Re: Who came up with the idea of significant digits?

Dear Tillie,

Take a Roman numeral like CCLXX. One thing about numbers written in this form is that every C, L, and X counts towards something. Put another way, every digit signifies something. In our modern, Arabic numerals, this would be written 270. The 0 at the end doesn't add value to the number, it is just a placekeeper increasing the value of the non-zero digits to the left of it. Before the introduction of zero, every digit was a significant digit, it was when zeros came on the scene that this began to change.

Around 1400 is the earliest the Oxford English Dictionary (2nd edition) records anyone using significant figures to mean a nonzero number, about two to three hundred years after the time that the Arabic numerals entered Europe (see http://www.britannica.com search for "Arabic numerals"). So the earliest use of the times just meant those figures to the left of the right-most zeros.

As we move towards modern times, the idea of significant figures took on new meaning. It became a quick way to indicate the accuracy of a measurement. If I write 1800 meters, then I have only measured the distance to around the nearest 100 meters, but if I write 1837.35, then I have 6 sig figs of accuracy and have measured to the nearest one hundredth of a meter.

══════════════════════════════

▸ **Instructions**
1: Please reproduce the part of the significant digits reply above that opens with the words "Around 1400 is" and closes with "the right-most zeros.".
2: According to the significant digits reply, around what year does the Oxford English Dictionary first record "significant figures" being used to mean a nonzero number?

(Records excerpted from a collection)
══════════════════════════════

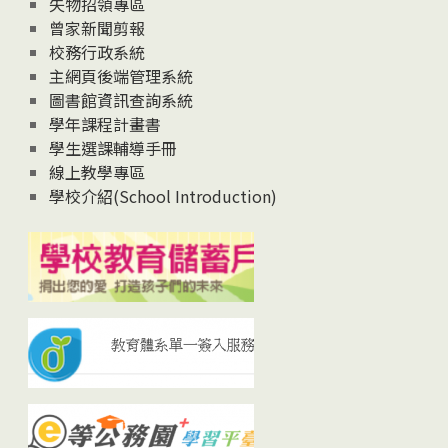
失物招領專區
曾家新聞剪報
校務行政系統
主網頁後端管理系統
圖書館資訊查詢系統
學年課程計畫書
學生選課輔導手冊
線上教學專區
學校介紹(School Introduction)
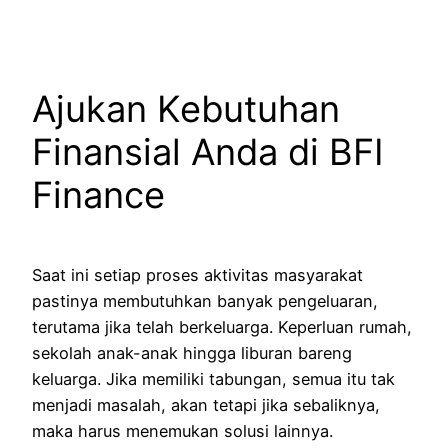
Ajukan Kebutuhan
Finansial Anda di BFI
Finance
Saat ini setiap proses aktivitas masyarakat
pastinya membutuhkan banyak pengeluaran,
terutama jika telah berkeluarga. Keperluan rumah,
sekolah anak-anak hingga liburan bareng
keluarga. Jika memiliki tabungan, semua itu tak
menjadi masalah, akan tetapi jika sebaliknya,
maka harus menemukan solusi lainnya.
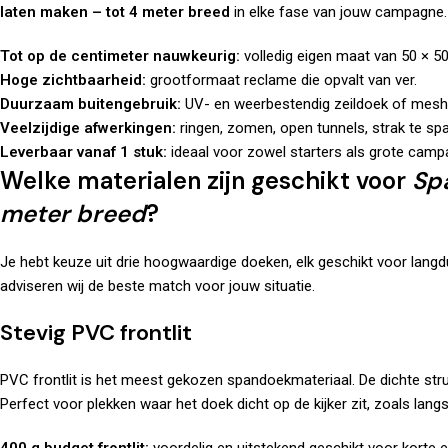
laten maken – tot 4 meter breed
in elke fase van jouw campagne.
Tot op de centimeter nauwkeurig:
volledig eigen maat van 50 × 5
Hoge zichtbaarheid:
grootformaat reclame die opvalt van ver.
Duurzaam buitengebruik:
UV- en weerbestendig zeildoek of mesh
Veelzijdige afwerkingen:
ringen, zomen, open tunnels, strak te sp
Leverbaar vanaf 1 stuk:
ideaal voor zowel starters als grote camp
Welke materialen zijn geschikt voor
Sp
meter breed
?
Je hebt keuze uit drie hoogwaardige doeken, elk geschikt voor langdu
adviseren wij de beste match voor jouw situatie.
Stevig PVC frontlit
PVC frontlit is het meest gekozen spandoekmateriaal. De dichte stru
Perfect voor plekken waar het doek dicht op de kijker zit, zoals la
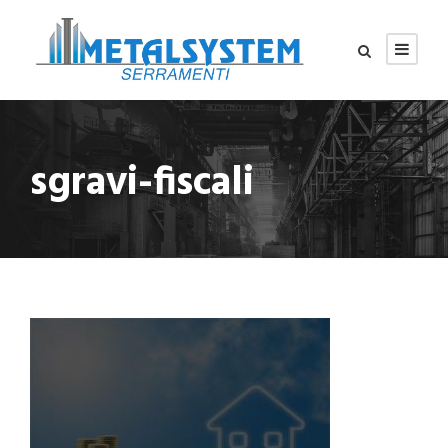
sgravi-fiscali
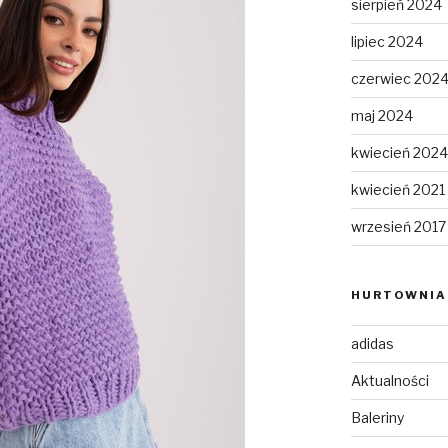
sierpień 2024
lipiec 2024
czerwiec 202
maj 2024
kwiecień 2024
kwiecień 2021
wrzesień 2017
HURTOWNIA 
adidas
Aktualności
Baleriny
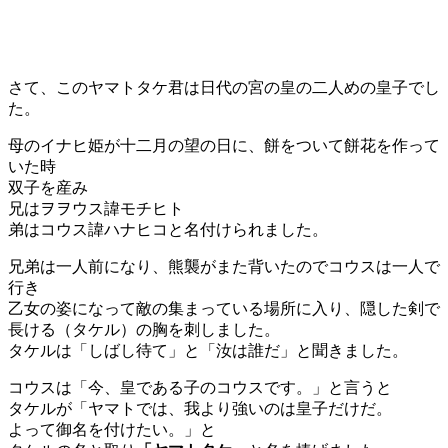
さて、このヤマトタケ君は日代の宮の皇の二人めの皇子でし
た。
母のイナヒ姫が十二月の望の日に、餅をついて餅花を作って
いた時
双子を産み
兄はヲヲウス諱モチヒト
弟はコウス諱ハナヒコと名付けられました。
兄弟は一人前になり、熊襲がまた背いたのでコウスは一人で
行き
乙女の姿になって敵の集まっている場所に入り、隠した剣で
長ける（タケル）の胸を刺しました。
タケルは「しばし待て」と「汝は誰だ」と聞きました。
コウスは「今、皇である子のコウスです。」と言うと
タケルが「ヤマトでは、我より強いのは皇子だけだ。
よって御名を付けたい。」と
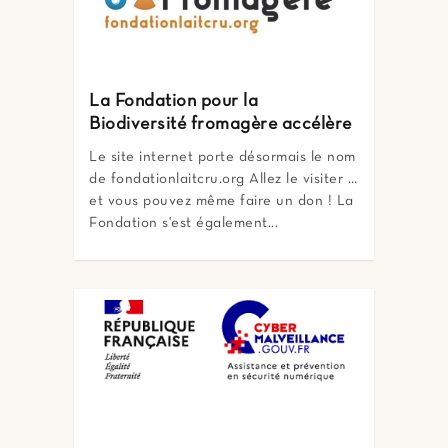
La Fondation pour la
Biodiversité fromagère accélère
Le site internet porte désormais le nom
de fondationlaitcru.org Allez le visiter …
et vous pouvez même faire un don ! La
Fondation s'est également...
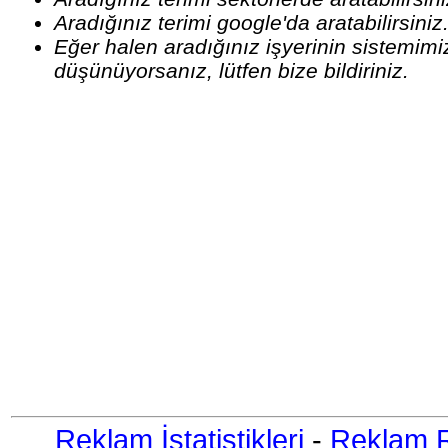
Aradığınız terimi google'da aratabilirsiniz
Eğer halen aradığınız işyerinin sistemim
düşünüyorsanız, lütfen bize bildiriniz.
Reklam İstatistikleri
-
Reklam R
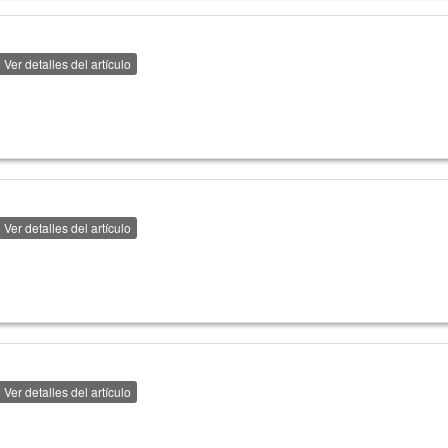
Ver detalles del artículo
Ver detalles del artículo
Ver detalles del artículo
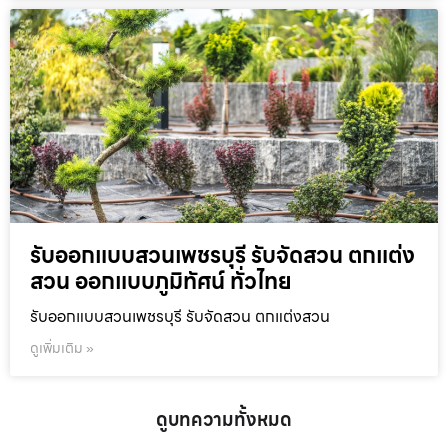
รับออกแบบสวนเพชรบุรี รับจัดสวน ตกแต่ง
สวน ออกแบบภูมิทัศน์ ทั่วไทย
รับออกแบบสวนเพชรบุรี รับจัดสวน ตกแต่งสวน
ดูเพิ่มเติม »
ดูบทความทั้งหมด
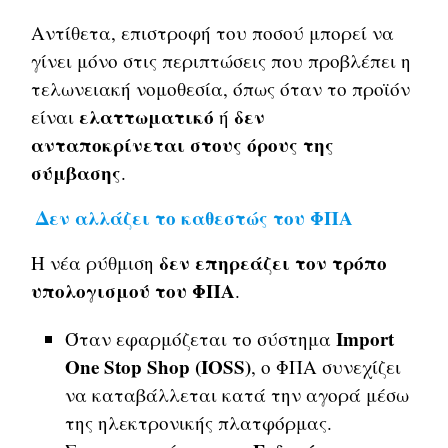
Αντίθετα, επιστροφή του ποσού μπορεί να
γίνει μόνο στις περιπτώσεις που προβλέπει η
τελωνειακή νομοθεσία, όπως όταν το προϊόν
ελαττωματικό
δεν
είναι
ή
ανταποκρίνεται στους όρους της
σύμβασης
.
Δεν αλλάζει το καθεστώς του ΦΠΑ
δεν επηρεάζει τον τρόπο
Η νέα ρύθμιση
υπολογισμού του ΦΠΑ
.
Import
Όταν εφαρμόζεται το σύστημα
One Stop Shop (IOSS)
, ο ΦΠΑ συνεχίζει
να καταβάλλεται κατά την αγορά μέσω
της ηλεκτρονικής πλατφόρμας.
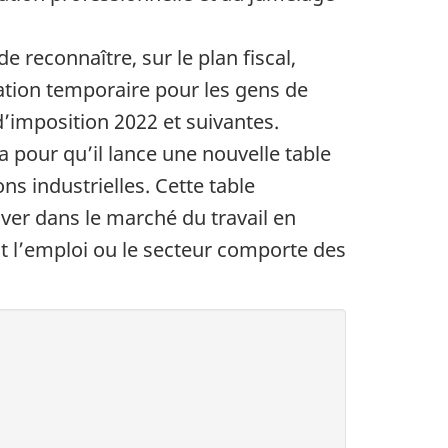
 reconnaître, sur le plan fiscal,
lation temporaire pour les gens de
d’imposition 2022 et suivantes.
 pour qu’il lance une nouvelle table
ons industrielles. Cette table
uver dans le marché du travail en
ont l’emploi ou le secteur comporte des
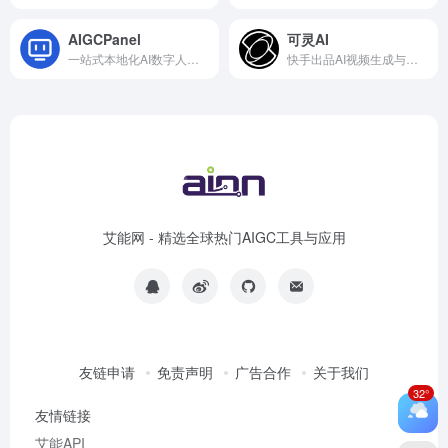
AIGCPanel
可灵AI
一站式本地化AI数字人与声音克隆系统
快手出品AI视频生成与多人协同平台
艾能网 - 精选全球热门AIGC工具与应用
友链申请
免责声明
广告合作
关于我们
32°
友情链接
艾能API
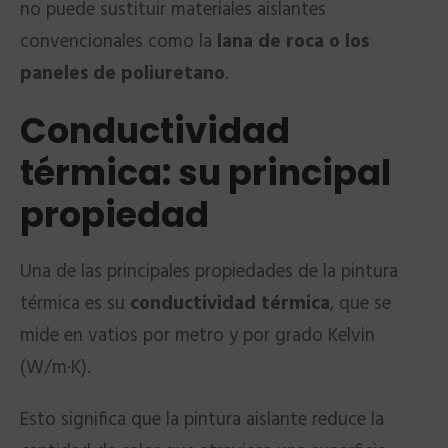
no puede sustituir materiales aislantes
convencionales como la
lana de roca o los
paneles de poliuretano
.
Conductividad
térmica: su principal
propiedad
Una de las principales propiedades de la pintura
térmica es su
conductividad térmica
, que se
mide en vatios por metro y por grado Kelvin
(W/m·K).
Esto significa que la pintura aislante reduce la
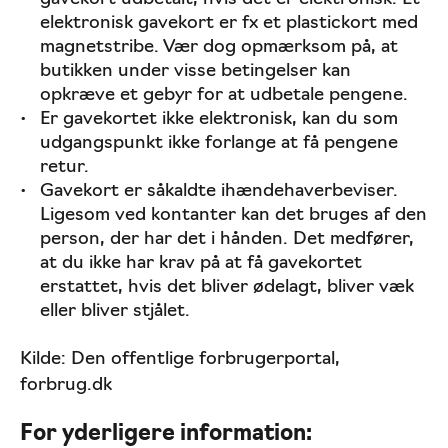
elektronisk gavekort er fx et plastickort med
magnetstribe. Vær dog opmærksom på, at
butikken under visse betingelser kan
opkræve et gebyr for at udbetale pengene.
Er gavekortet ikke elektronisk, kan du som
udgangspunkt ikke forlange at få pengene
retur.
Gavekort er såkaldte ihændehaverbeviser.
Ligesom ved kontanter kan det bruges af den
person, der har det i hånden. Det medfører,
at du ikke har krav på at få gavekortet
erstattet, hvis det bliver ødelagt, bliver væk
eller bliver stjålet.
Kilde: Den offentlige forbrugerportal,
forbrug.dk
For yderligere information:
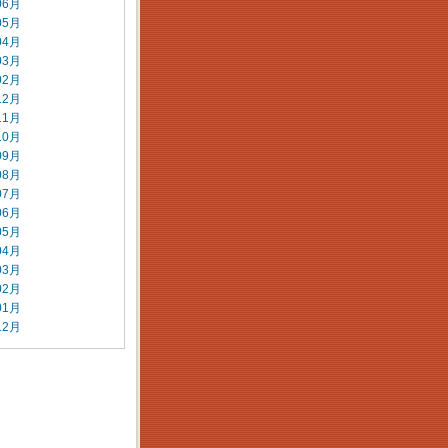
06月
05月
04月
03月
02月
12月
11月
10月
09月
08月
07月
06月
05月
04月
03月
02月
01月
12月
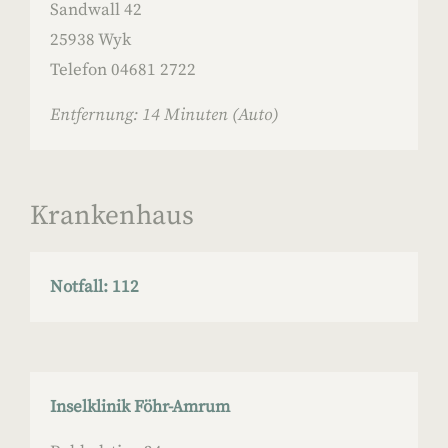
Sandwall 42
25938 Wyk
Telefon 04681 2722
Entfernung: 14 Minuten (Auto)
Krankenhaus
Notfall: 112
Inselklinik Föhr-Amrum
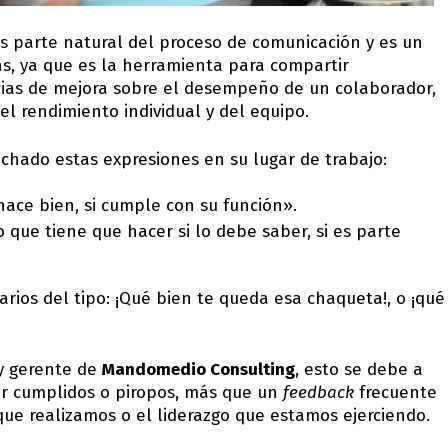
s parte natural del proceso de comunicación y es un
s, ya que es la herramienta para compartir
cias de mejora sobre el desempeño de un colaborador,
el rendimiento individual y del equipo.
hado estas expresiones en su lugar de trabajo:
hace bien, si cumple con su función».
 que tiene que hacer si lo debe saber, si es parte
ios del tipo: ¡Qué bien te queda esa chaqueta!, o ¡qué
 y gerente de
Mandomedio Consulting
, esto se debe a
r cumplidos o piropos, más que un
feedback
frecuente
 que realizamos o el liderazgo que estamos ejerciendo.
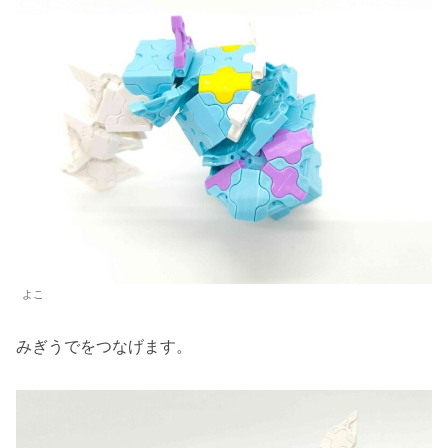
よこ
みぎうでをつなげます。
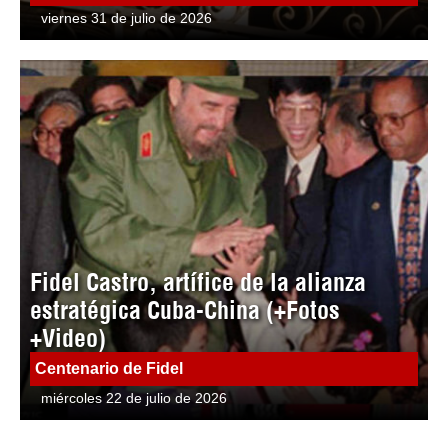
viernes 31 de julio de 2026
Fidel Castro, artífice de la alianza
estratégica Cuba-China (+Fotos
+Video)
Centenario de Fidel
miércoles 22 de julio de 2026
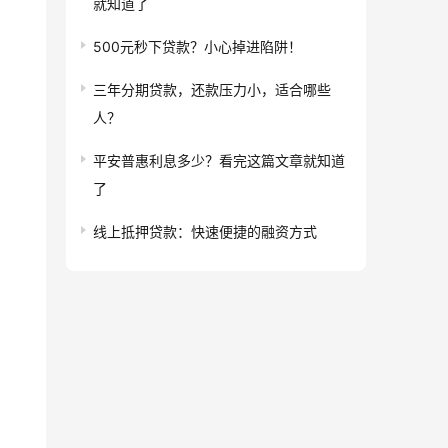
就知道了
500元秒下贷款？小心掉进陷阱！
三年分期贷款，还款压力小，适合哪些
人？
平安普惠利息多少？看完这篇文章就知道
了
线上抵押贷款：快速便捷的融资方式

══════════════════════════════

▸ **Answers to each task**
1:
Around 1400 is the earliest the Oxford English Dictionary (2nd edition) records anyone using significant figures to mean a nonzero number, about two to three hundred years after the time that the Arabic numerals entered Europe (see http://www.britannica.com search for "Arabic numerals"). So the earliest use of the times just meant those figures to the left of the right-most zeros.

2: Around 1400.